The other two weren’t quite as bright after that either.

We found out that they operate in threes and only threes, bonded for life, essentially the same creature, broadcasting constantly as their congress, as they called it, operated to provide specialist functions of their intelligence.  They couldn’t be more than a few light seconds away before it because painful to communicate, and being out of contact was not to be thought of.

While not a single creature, they naturally bonded after birth with some others on the same frequency.  One of the results of this discovery was that we’re not, as a species, as a planet, compatible with them.  We use all the frequencies they do to make a cacophony that would deafen every one of them.  If we had landed on their planet we’d probably have wiped out the entire species.

They don’t know how their ship operates, they don’t have the right frequency, so they can’t talk to others of their kind to find out.  Sections of their society are stratified by who can hear whom, some same variation ensure that not everyone is isolated, so if they had just tuned up to eighty-seven megahertz they all have been deaf the minute they landed and exited the ship.  They didn’t expect us to be doing what we do.

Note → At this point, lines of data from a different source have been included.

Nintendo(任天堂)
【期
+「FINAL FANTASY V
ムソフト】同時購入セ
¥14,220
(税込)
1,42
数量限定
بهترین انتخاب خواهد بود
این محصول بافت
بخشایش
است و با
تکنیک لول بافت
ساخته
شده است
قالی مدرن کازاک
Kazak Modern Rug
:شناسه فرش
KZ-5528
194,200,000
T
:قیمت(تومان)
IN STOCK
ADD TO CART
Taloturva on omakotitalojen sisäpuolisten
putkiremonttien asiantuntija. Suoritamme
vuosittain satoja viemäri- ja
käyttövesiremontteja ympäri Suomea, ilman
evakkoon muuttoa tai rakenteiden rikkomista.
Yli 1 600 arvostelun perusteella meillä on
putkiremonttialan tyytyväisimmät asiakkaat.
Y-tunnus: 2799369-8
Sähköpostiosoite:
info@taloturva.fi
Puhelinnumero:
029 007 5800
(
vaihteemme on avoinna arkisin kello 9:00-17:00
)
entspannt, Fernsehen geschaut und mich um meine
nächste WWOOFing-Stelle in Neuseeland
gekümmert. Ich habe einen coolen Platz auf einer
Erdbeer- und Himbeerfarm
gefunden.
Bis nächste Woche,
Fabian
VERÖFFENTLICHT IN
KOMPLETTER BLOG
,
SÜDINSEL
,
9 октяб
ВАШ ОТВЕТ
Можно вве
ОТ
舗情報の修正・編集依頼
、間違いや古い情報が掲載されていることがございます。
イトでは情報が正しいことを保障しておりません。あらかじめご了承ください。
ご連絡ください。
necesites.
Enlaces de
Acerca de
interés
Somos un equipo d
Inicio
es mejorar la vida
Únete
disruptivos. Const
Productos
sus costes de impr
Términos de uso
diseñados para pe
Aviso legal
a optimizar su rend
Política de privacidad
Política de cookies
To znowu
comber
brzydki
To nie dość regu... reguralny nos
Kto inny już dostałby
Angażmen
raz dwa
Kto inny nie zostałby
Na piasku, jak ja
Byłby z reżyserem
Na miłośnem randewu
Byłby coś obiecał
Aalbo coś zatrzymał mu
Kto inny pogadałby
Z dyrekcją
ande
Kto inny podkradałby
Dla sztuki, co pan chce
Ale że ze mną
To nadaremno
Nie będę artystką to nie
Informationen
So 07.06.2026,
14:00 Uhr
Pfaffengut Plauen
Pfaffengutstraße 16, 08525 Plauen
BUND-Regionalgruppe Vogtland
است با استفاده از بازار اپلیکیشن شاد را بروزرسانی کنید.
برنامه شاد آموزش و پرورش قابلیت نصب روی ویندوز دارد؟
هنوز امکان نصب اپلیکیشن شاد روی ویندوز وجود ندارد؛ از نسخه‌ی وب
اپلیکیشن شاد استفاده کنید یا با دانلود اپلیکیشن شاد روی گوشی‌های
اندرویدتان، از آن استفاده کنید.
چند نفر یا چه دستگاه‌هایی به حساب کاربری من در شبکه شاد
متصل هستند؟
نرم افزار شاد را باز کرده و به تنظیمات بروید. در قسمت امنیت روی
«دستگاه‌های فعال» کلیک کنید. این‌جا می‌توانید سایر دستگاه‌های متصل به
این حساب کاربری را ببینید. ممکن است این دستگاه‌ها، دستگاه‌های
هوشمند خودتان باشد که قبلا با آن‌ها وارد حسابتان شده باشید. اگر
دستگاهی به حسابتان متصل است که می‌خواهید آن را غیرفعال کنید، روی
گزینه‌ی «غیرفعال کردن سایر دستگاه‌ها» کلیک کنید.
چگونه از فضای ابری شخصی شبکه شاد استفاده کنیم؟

As for what they want, it was pure curiosity.  The ship picked up a transmission and came to see who was transmitting.  We’re rather reckless it seems.

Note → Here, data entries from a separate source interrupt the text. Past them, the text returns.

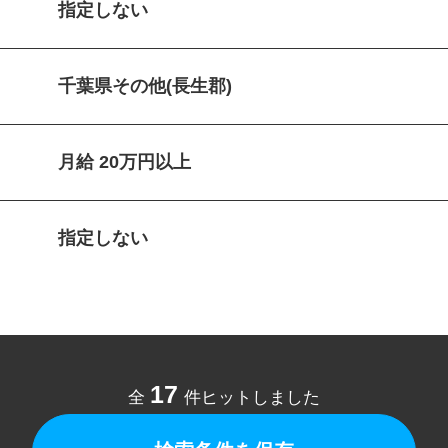
指定しない
千葉県その他(長生郡)
月給 20万円以上
指定しない
17
全
件ヒットしました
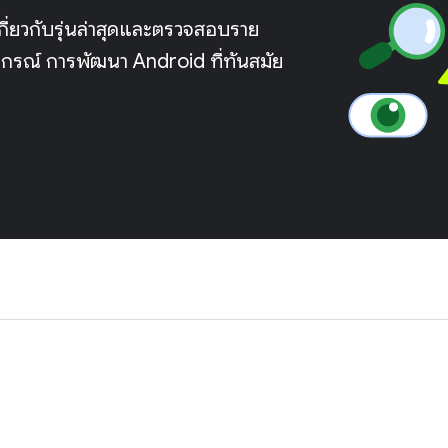
่ยวกับรุ่นล่าสุดและตรวจสอบราย
กรณ์ การพัฒนา Android ที่ทันสมัย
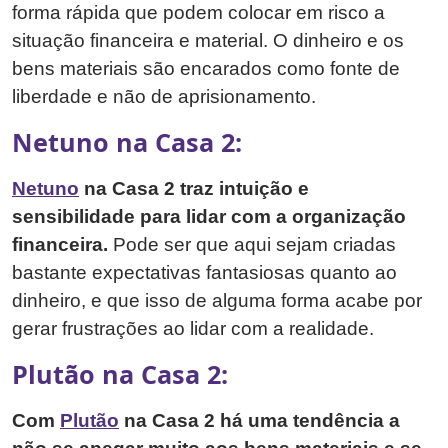
forma rápida que podem colocar em risco a
situação financeira e material. O dinheiro e os
bens materiais são encarados como fonte de
liberdade e não de aprisionamento.
Netuno na Casa 2:
Netuno
na Casa 2 traz intuição e
sensibilidade para lidar com a organização
financeira.
Pode ser que aqui sejam criadas
bastante expectativas fantasiosas quanto ao
dinheiro, e que isso de alguma forma acabe por
gerar frustrações ao lidar com a realidade.
Plutão na Casa 2:
Com
Plutão
na Casa 2 há uma tendência a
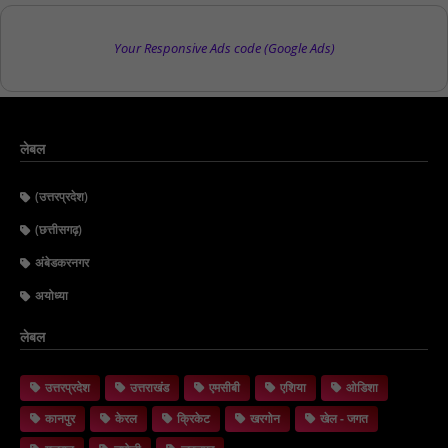
Your Responsive Ads code (Google Ads)
लेबल
(उत्तरप्रदेश)
(छत्तीसगढ़)
अंबेडकरनगर
अयोध्या
लेबल
उत्तरप्रदेश
उत्तराखंड
एमसीबी
एशिया
ओडिशा
कानपुर
केरल
क्रिकेट
खरगोन
खेल - जगत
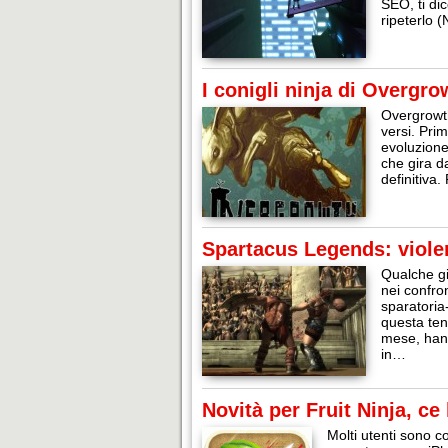
SEO, ti dic
ripeterlo (
I conigli ninja di Overgro
Overgrowth
versi. Prim
evoluzione
che gira d
definitiva
Spartacus Legends: violenz
Qualche gi
nei confron
sparatoria
questa tend
mese, hann
in…
Novità per Fruit Ninja, ce
Molti utenti sono co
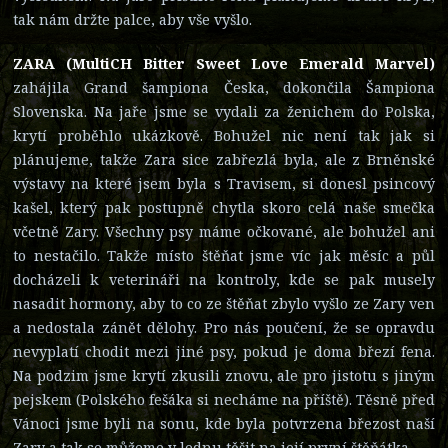
tak nám držte palce, aby vše vyšlo.
ZARA (MultiCH Bitter Sweet Love Emerald Marvel)
zahájila Grand šampiona Česka, dokončila Šampiona
Slovenska. Na jaře jsme se vydali za ženichem do Polska,
krytí proběhlo ukázkově. Bohužel nic není tak jak si
plánujeme, takže Zara sice zabřezlá byla, ale z Brněnské
výstavy na které jsem byla s Travisem, si donesl psincový
kašel, který pak postupně chytla skoro celá naše smečka
včetně Zary. Všechny psy máme očkované, ale bohužel ani
to nestačilo. Takže místo štěňat jsme víc jak měsíc a půl
docházeli k veterináři na kontroly, kde se pak musely
nasadit hormony, aby to co ze štěňat zbylo vyšlo ze Zary ven
a nedostala zánět dělohy. Pro nás poučení, že se opravdu
nevyplatí chodit mezi jiné psy, pokud je doma březí fena.
Na podzim jsme krytí zkusili znovu, ale pro jistotu s jiným
pejskem (Polského fešáka si necháme na příště). Těsně před
Vánoci jsme byli na sonu, kde byla potvrzena březost naší
Zary a tak se můžeme v lednu těšit na její první štěňátka.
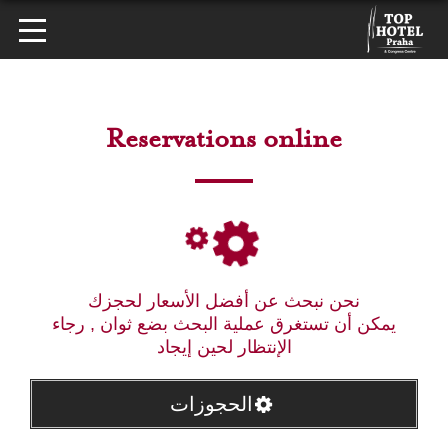
Reservations online
نحن نبحث عن أفضل الأسعار لحجزك
يمكن أن تستغرق عملية البحث بضع ثوان , رجاء
الإنتظار لحين إيجاد
الحجوزات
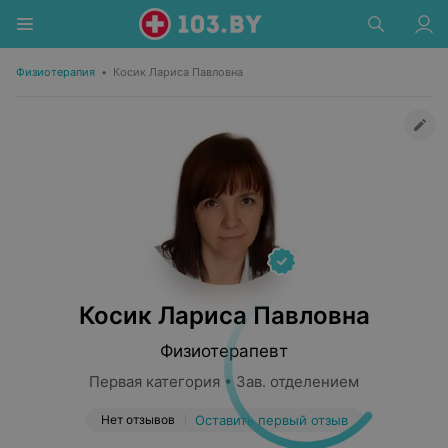
Физиотерапия
•
Косик Лариса Павловна
Косик Лариса Павловна
Физиотерапевт
Первая категория • Зав. отделением
Нет отзывов
Оставить первый отзыв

They can’t stay.  They’re the only ones who could stay, but they have to warn their people that other people use radio waves to much about with.  The fastest thing in space is a pony, so they have to pony up, like the old west before telegraph.

Their ship was only about three feet high, so they invited a drone in to get a look, because we can’t fit in the door.  That’s when we truly learned about their strange inner space.  We can’t understand it right now, but it’s new physics.  They get about by having a full awareness of their surrounding, usually, but one of them wasn’t talking, so they told us that they’d have to stay in basically a broom cupboard the whole trip back.

We apologised.

They said that no apology was necessary, things were bound to go wrong when dealing with aliens.

We said that we were grateful for their understanding.

They said that they were diplomats, they barely understood anything, except that things could go wrong.

At least that’s what we think they said.

They left us gifts.

A huge star map listing species who are spacefaring and those who are not.

A complaint form to the Galactic Council.  As a non-star-faring species we’re allowed to complain about being interfered with.

A boxed set of their longest running soap opera.  They say that it’s probably the best way of understanding them.

We gave them the scripts to Star Wars and Star Trek.  They wouldn’t take anything electronic.

They took some stuffed animals from the gift shop, including some unflattering representations of themselves.  We discovered at this point they had a sense of humour.

The little tin-can lifted off, silently and without fuss for perhaps a thousand feet, then a long stream of flame came out of it so very fiercely that we thought it had blown up, and then they were gone.

So, aliens came and we learned that the universe is full of life, but we can only see into the distant past, so we don’t see it.

The first ones to visit can’t live with us at all, but one day we’ll be able to talk to them again.

Hawking was right, we should stop broadcasting, because not only are we deafening people, but not all species out there are benign.

Some aliens like peanut butter.

They call themselves, “The Congress” and the name fits.  We did some damage, and I think, we got lucky.